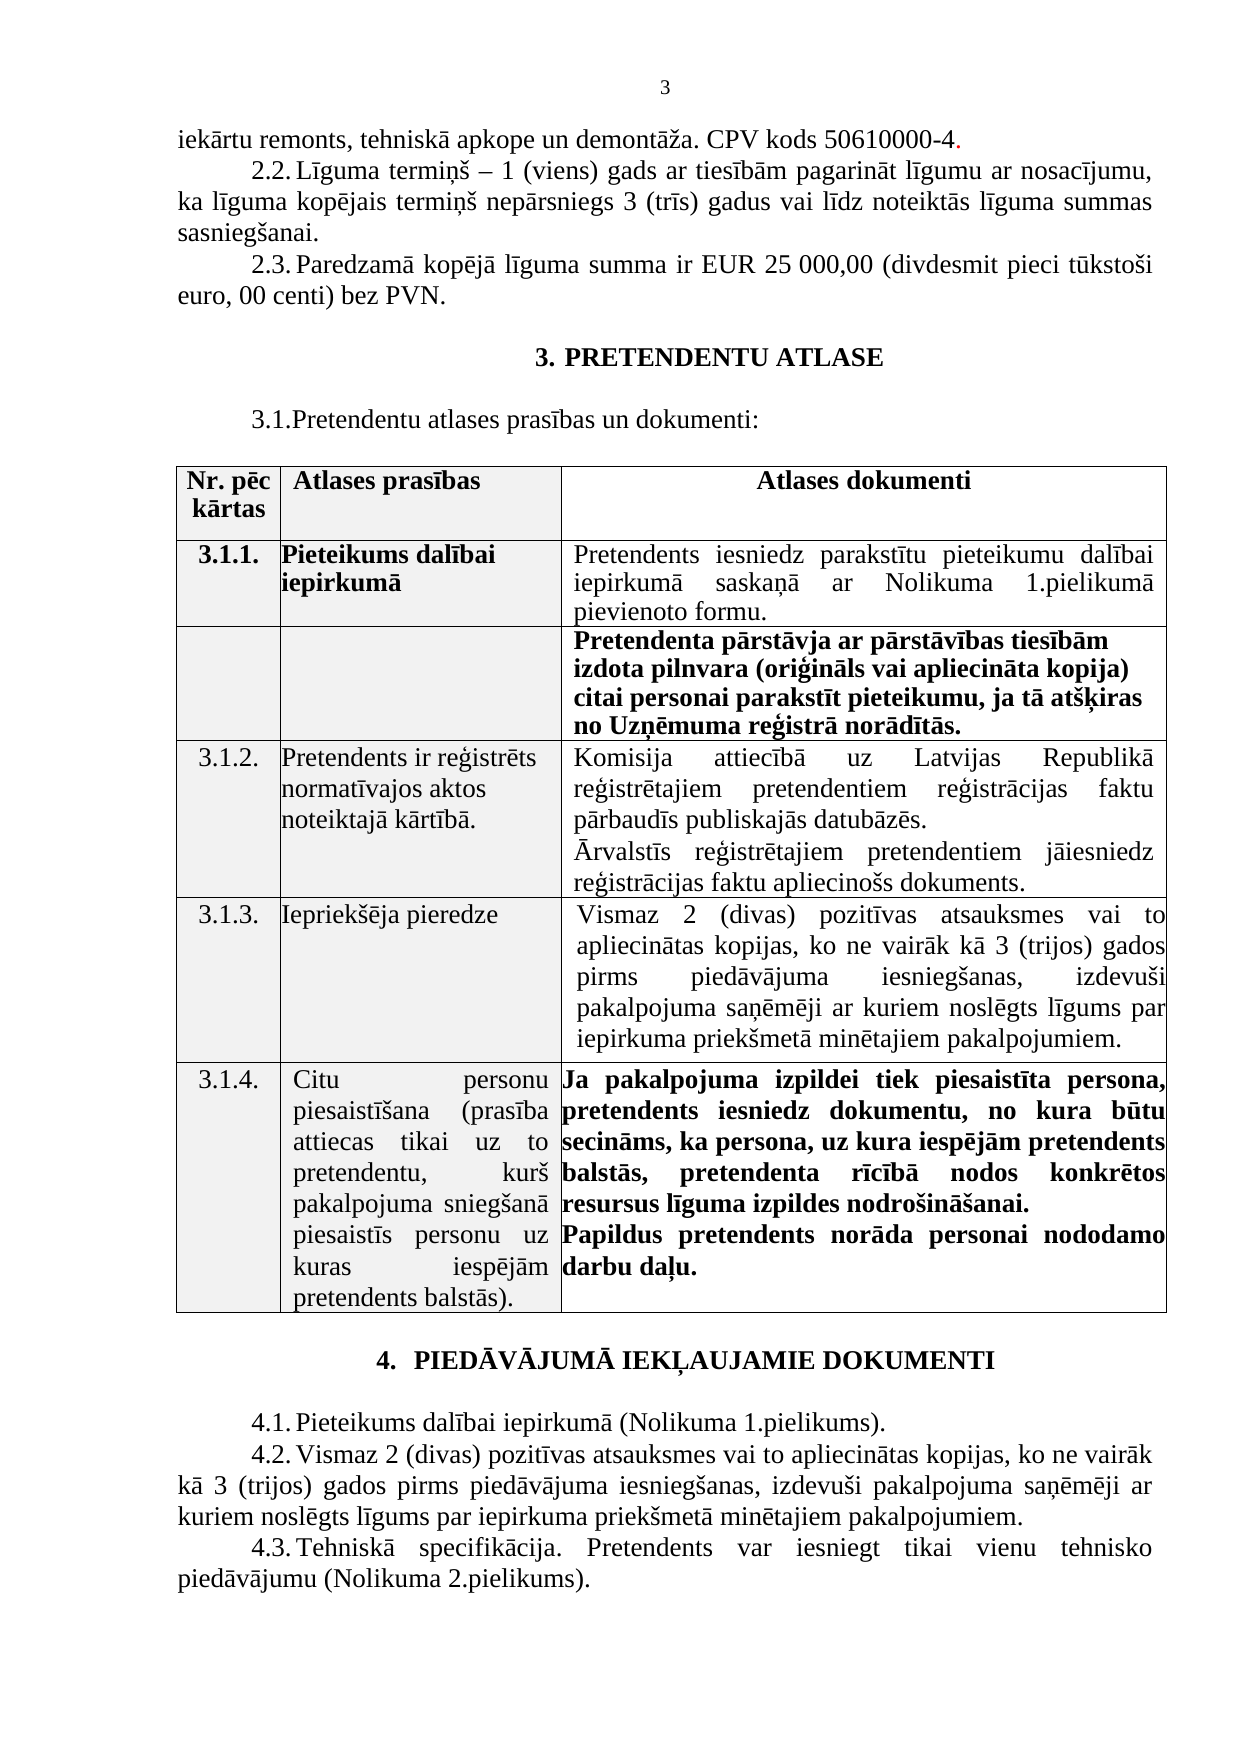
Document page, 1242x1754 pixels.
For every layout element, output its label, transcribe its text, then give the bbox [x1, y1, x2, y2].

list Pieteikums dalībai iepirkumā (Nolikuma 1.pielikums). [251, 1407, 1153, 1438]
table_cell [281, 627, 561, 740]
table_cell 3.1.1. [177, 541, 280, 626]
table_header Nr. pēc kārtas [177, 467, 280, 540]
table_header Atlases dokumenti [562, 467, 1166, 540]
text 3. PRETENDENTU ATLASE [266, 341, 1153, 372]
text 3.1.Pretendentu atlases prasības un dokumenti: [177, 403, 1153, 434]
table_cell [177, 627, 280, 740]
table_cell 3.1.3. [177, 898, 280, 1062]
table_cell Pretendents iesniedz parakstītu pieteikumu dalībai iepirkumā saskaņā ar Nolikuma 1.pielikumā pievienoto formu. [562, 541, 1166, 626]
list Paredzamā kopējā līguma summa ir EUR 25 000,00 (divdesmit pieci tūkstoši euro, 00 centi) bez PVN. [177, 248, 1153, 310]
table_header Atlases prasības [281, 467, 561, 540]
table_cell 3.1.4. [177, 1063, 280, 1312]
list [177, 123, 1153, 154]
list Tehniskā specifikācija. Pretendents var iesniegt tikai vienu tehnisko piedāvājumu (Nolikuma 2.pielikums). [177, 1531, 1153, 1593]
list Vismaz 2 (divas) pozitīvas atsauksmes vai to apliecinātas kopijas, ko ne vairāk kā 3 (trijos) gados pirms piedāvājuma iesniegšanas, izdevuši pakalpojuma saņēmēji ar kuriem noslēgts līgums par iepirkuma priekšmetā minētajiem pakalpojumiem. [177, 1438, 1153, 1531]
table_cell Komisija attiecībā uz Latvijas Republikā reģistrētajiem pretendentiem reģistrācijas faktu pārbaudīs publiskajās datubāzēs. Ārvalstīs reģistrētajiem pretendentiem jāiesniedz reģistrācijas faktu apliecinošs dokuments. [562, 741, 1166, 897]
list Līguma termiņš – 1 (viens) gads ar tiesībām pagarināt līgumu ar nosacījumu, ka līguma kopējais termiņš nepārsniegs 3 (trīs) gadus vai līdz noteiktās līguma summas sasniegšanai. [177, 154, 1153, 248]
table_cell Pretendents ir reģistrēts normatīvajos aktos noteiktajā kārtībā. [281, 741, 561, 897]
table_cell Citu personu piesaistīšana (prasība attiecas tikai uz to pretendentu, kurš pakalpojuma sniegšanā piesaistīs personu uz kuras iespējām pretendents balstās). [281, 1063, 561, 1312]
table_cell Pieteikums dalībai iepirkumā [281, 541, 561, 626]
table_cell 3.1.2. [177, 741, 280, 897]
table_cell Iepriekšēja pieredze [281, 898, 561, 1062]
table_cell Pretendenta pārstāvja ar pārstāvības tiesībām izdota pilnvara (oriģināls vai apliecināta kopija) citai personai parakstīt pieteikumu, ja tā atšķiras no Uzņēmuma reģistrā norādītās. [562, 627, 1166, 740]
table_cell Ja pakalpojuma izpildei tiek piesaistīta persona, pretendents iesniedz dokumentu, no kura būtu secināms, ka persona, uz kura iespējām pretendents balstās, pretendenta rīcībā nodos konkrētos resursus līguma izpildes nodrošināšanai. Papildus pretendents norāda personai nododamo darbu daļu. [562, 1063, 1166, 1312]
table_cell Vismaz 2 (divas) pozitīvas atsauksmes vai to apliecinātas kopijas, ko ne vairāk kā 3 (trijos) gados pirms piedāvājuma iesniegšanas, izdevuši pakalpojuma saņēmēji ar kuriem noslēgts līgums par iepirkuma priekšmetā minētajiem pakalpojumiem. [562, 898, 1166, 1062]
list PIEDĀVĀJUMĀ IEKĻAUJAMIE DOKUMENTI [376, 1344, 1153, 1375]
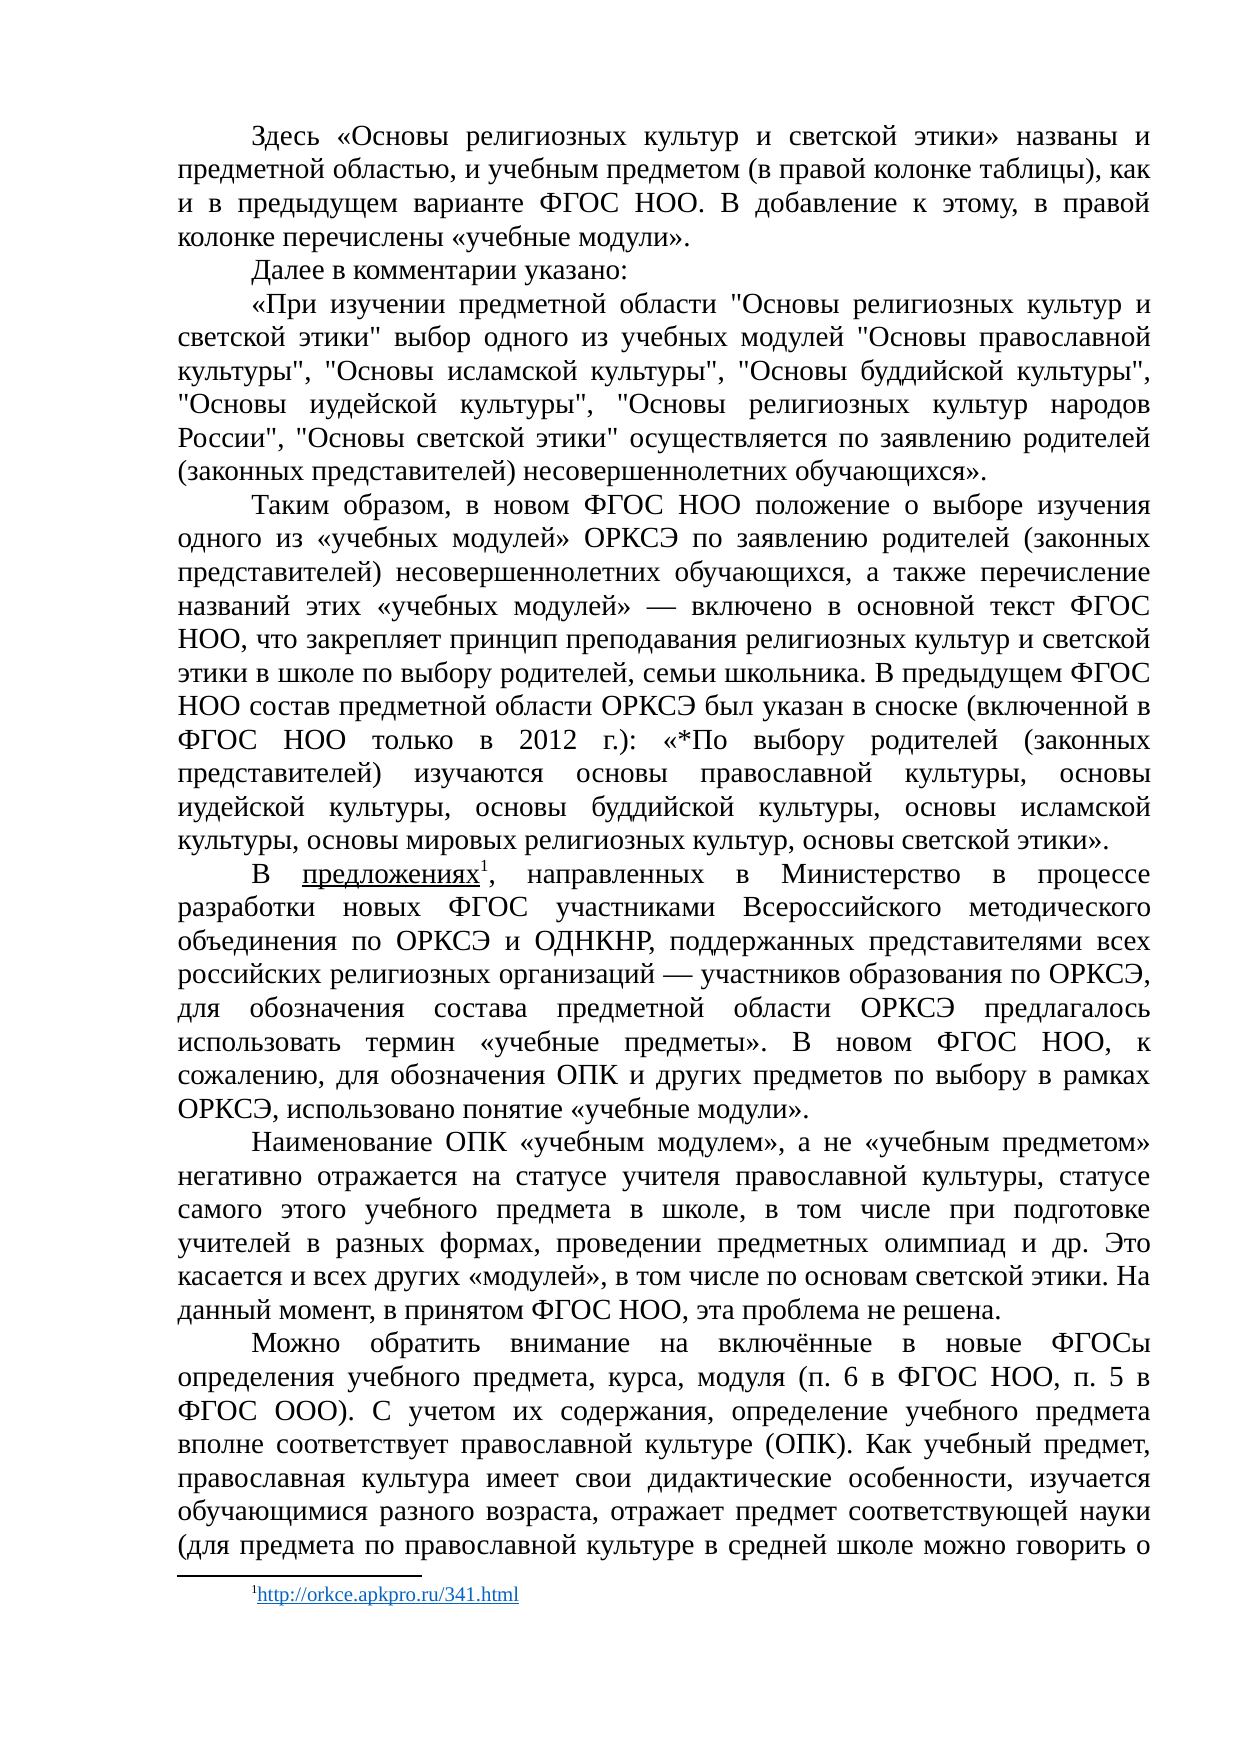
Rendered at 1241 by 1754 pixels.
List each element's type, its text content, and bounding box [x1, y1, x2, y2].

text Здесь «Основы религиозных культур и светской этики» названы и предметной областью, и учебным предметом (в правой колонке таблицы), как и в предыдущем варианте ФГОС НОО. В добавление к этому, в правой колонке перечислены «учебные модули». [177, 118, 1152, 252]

-=-=-=-=-

### What you should do
Would you repeat, exactly and with nothing added, every line from the line containing "Rendered at 1241 by 1754 pixels." through the last line of the records above?

### Exercise result
Rendered at 1241 by 1754 pixels.
List each element's type, its text content, and bounding box [x1, y1, x2, y2].

text Здесь «Основы религиозных культур и светской этики» названы и предметной областью, и учебным предметом (в правой колонке таблицы), как и в предыдущем варианте ФГОС НОО. В добавление к этому, в правой колонке перечислены «учебные модули». [177, 118, 1152, 252]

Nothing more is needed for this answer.